June natural gas is set to open 4 cents lower Monday morning at $4.49 as traders discount most concerns that timely storage refill will be a significant problem. Overnight oil markets rose.

For the moment, low storage inventories do not seem to be an issue. “The sentiment seems to be that storage levels will replenish themselves by the start of heating season,” said Mike DeVooght, president of DEVO Capital, a Colorado-based trading and risk management firm. “Fundamentally, it has been our feeling that the natural gas market is becoming much healthier than it has been in quite some time. But the mending process will occur over a long period of time. The fact that natural gas rig activity has been slipping is supportive, but the lack of any significant demand upticks, is negative,” he said in a weekend note to clients.

“On a trading basis, we feel selling the summer above $4.50 for producers is an attractive selling level. It could be that in the future the mid to high 3s will be the new floor on the breaks. We will continue to hold our current short positions for hedges.

DeVooght counsels trading accounts to hold on to a short June futures position (rolled from an initial April sale at $5.00-5.10) and said end-users should stand aside. Producers and those with exposure to lower prices should continue to hold a short June-October at $4.2-4.30 (initial position) and also hold short the summer strip at $4.50 (increased position). The summer strip settled Friday at $4.527.

Near-term weather is active, with Denver Monday morning sitting on 30 degrees with a high expected of 42, which is 24 degrees below normal.

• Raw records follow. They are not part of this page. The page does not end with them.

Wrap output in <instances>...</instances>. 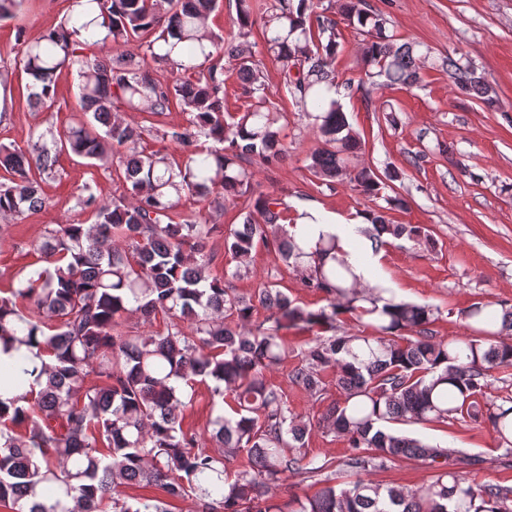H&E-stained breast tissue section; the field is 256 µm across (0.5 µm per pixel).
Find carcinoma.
Listing matches in <instances>:
<instances>
[{"instance_id":"carcinoma-1","label":"carcinoma","mask_w":512,"mask_h":512,"mask_svg":"<svg viewBox=\"0 0 512 512\" xmlns=\"http://www.w3.org/2000/svg\"><path fill=\"white\" fill-rule=\"evenodd\" d=\"M72 2L77 11L56 28L33 39L18 32V68L31 79L33 109L53 102L57 72L75 71L81 113L25 149L0 144L7 173L0 220L47 206L43 184L55 178L63 151L113 170L123 194L105 197L84 184L76 205L87 219L46 229L34 245L37 261L0 295L3 348H34V356L50 359L39 369L0 363V385L19 390L10 404L0 400V503H11V512H170L168 501L193 494L201 512H512V486L450 470L454 449L389 428L486 422L511 458L512 399L498 404L488 390L494 371L512 368V343L501 341L512 332V307L498 316L495 303L476 302L464 312L463 335L437 338L430 325L438 308L360 284L336 236L322 233L305 250L280 224L282 200L253 194L244 162L275 167L288 151L279 125L285 115L266 100L262 62L249 41L252 0H236L238 33L228 41L205 26L219 0ZM341 22L363 36L362 76L346 86L367 103L381 85L417 84L428 62L489 109L496 88L451 53L435 59L420 43L394 42L368 0H272L264 12L263 52L320 141L309 170L371 202L362 233L372 248L386 235L430 246L429 229L386 217L388 206L408 207L406 198L385 194L398 173L353 164L362 140L328 96ZM100 44L112 49L106 60L92 53ZM220 50L251 99L242 112L225 111L229 75ZM152 63L170 68L172 78L157 79ZM174 108L189 115L188 124L161 121ZM132 112L148 114L149 125L130 120ZM147 132L179 159L145 151ZM186 196L203 210H181ZM240 198L248 200L243 222L224 234L235 269L213 275L207 244L217 225L204 210L222 213ZM270 245L323 295L324 306L310 310L269 281L248 297L227 286L228 276L249 270L252 254ZM128 316L162 326L149 334L119 330ZM348 319L371 332L340 331ZM297 327L326 335L301 352L291 381L317 399L331 371L339 392L314 422L295 414L268 378L294 352L282 331ZM199 379L212 383V406L226 397L235 403L234 417L217 413L202 434L180 424L184 388ZM316 427L345 439L342 461L309 456ZM242 454L248 465L229 470ZM399 459L424 463L429 479L404 490L368 478ZM294 476L317 490L288 508L270 491ZM125 485L155 486L163 496H126Z\"/></svg>"}]
</instances>
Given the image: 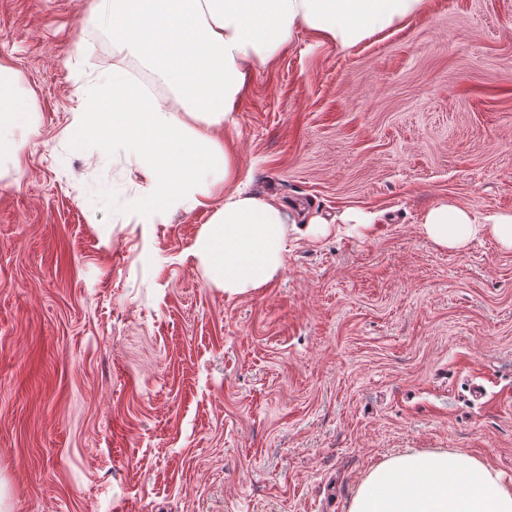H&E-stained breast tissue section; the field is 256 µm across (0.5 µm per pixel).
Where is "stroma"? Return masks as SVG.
I'll use <instances>...</instances> for the list:
<instances>
[{
	"instance_id": "obj_1",
	"label": "stroma",
	"mask_w": 512,
	"mask_h": 512,
	"mask_svg": "<svg viewBox=\"0 0 512 512\" xmlns=\"http://www.w3.org/2000/svg\"><path fill=\"white\" fill-rule=\"evenodd\" d=\"M89 4L0 0L38 106L0 165L7 512H347L411 450L512 481V252L419 227L442 199L512 211V0H425L345 50L302 30L253 72L225 136L246 190L379 225L289 231L282 274L234 296L191 253L208 211L142 223L133 157L67 131L119 59ZM377 222L378 213L376 212L362 209L347 210L330 218L320 215L313 216L309 219V223L303 226V231L300 232L312 240H319L327 236L331 232L333 224H336L337 233L344 231L349 235L354 234L364 238L376 230Z\"/></svg>"
}]
</instances>
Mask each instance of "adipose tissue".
<instances>
[{
    "label": "adipose tissue",
    "mask_w": 512,
    "mask_h": 512,
    "mask_svg": "<svg viewBox=\"0 0 512 512\" xmlns=\"http://www.w3.org/2000/svg\"><path fill=\"white\" fill-rule=\"evenodd\" d=\"M424 0H91L86 25L103 22L125 56L146 64L174 93L160 100L123 66L85 83L70 130L102 151L124 142L147 184L137 201L150 220L206 208L209 220L194 250L211 281L235 295L264 288L280 274L294 218L279 198L248 192L237 181L225 130L251 73L277 58L299 29L352 47L414 16ZM29 108L20 73L0 60V158L19 162L30 142L15 131ZM370 210L316 215L303 227L318 240L333 226L366 237L377 228ZM435 245L460 250L483 237L512 251V212L476 216L439 201L419 218ZM348 512H512V482L482 461L451 452H412L376 465Z\"/></svg>",
    "instance_id": "1"
}]
</instances>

However, in the next 15 days WeatherBELL Analytics expects accumulations of both heating and cooling degree days to be below normal. “The major shot of cold is coming on time. The five-day means of the ECMWF [European model] are well behaved from last week’s ideas,” said meteorologist Joe Bastardi in a Monday morning report to clients. “The bulk of the major late-winter storm will be done in Colorado after today. The ECMWF still has 17 degrees F at Denver tomorrow night, which given the coldest ever in May was 21 degrees on May 1, the model is probably a bit too cold. It is an outrageous event nonetheless!

“The point here is the cold and snow was not hype. We do get close to 90 degrees in [Washington, DC], but it appears worries from some sources last week for 95 degrees were too much.”

Tim Evans of Citi Futures Perspective sees institutional selling pressure. “[To] the extent that money managers are holding larger net long positions than they would like, we see risk of speculative long liquidation on top of the weakening in the physical market. We think this could send nearby natural gas futures back down to the $4.25 area last seen in early April, but we would rule out a test of the $4.00 mark last seen in early January.”

In overnight Globex trading June crude oil added 26 cents to $100.25/bbl and June RBOB gasoline rose two cents to $2.9207/gal.